_Aim of the task_: Please recast the rows below as a JSON list of strings, one string per line, with blank lines skipped and the pictures left out.

Stored data entries:
"""

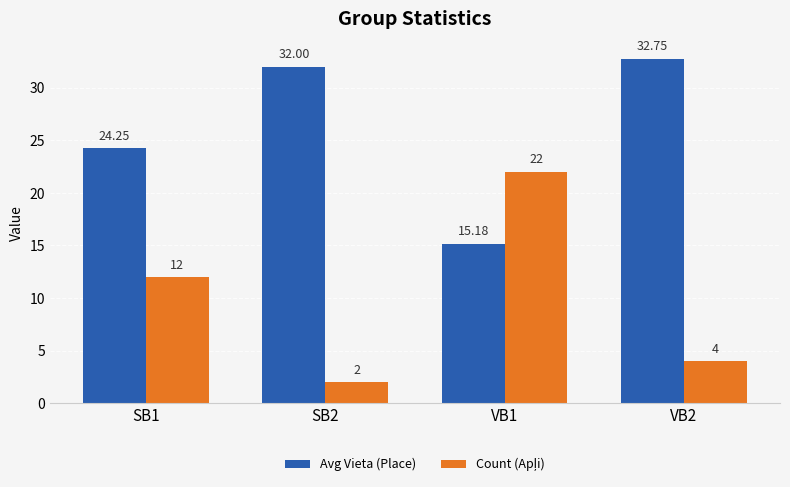

Which series has the largest total across all categories?

Avg Vieta (Place)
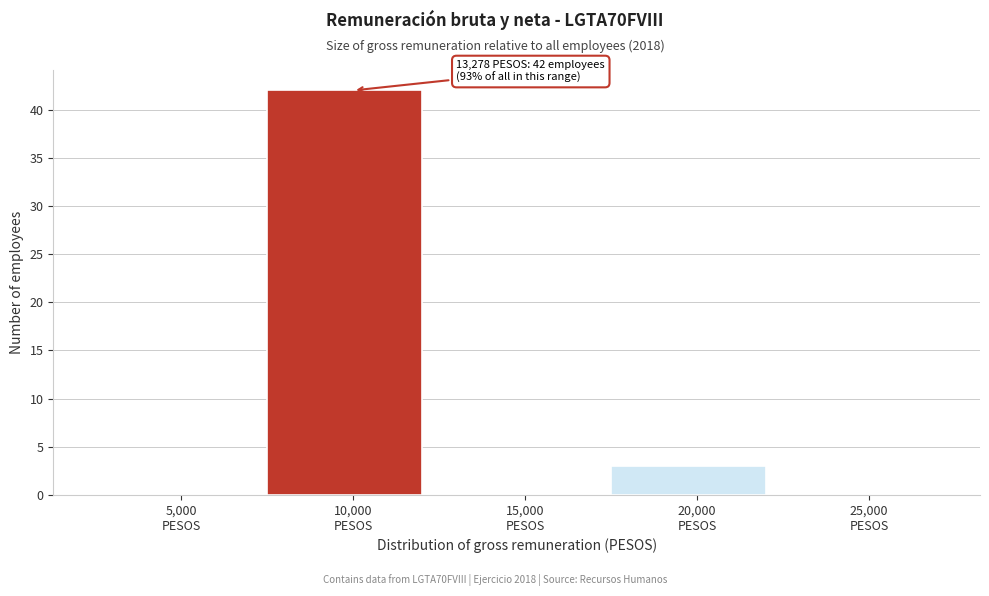

What is the maximum value shown in the chart?

42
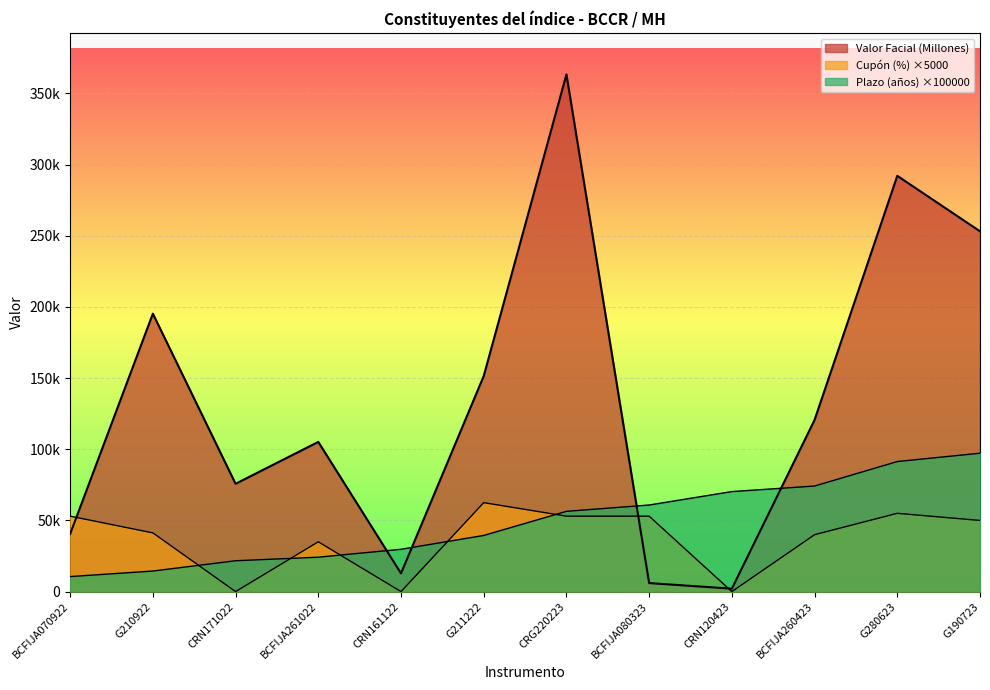

What position from the right is G280623?

2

"""

_Output below_:
[
  "Which series has the largest total across all categories?",
  "Avg Vieta (Place)",
  "What is the maximum value shown in the chart?",
  "42",
  "What position from the right is G280623?",
  "2"
]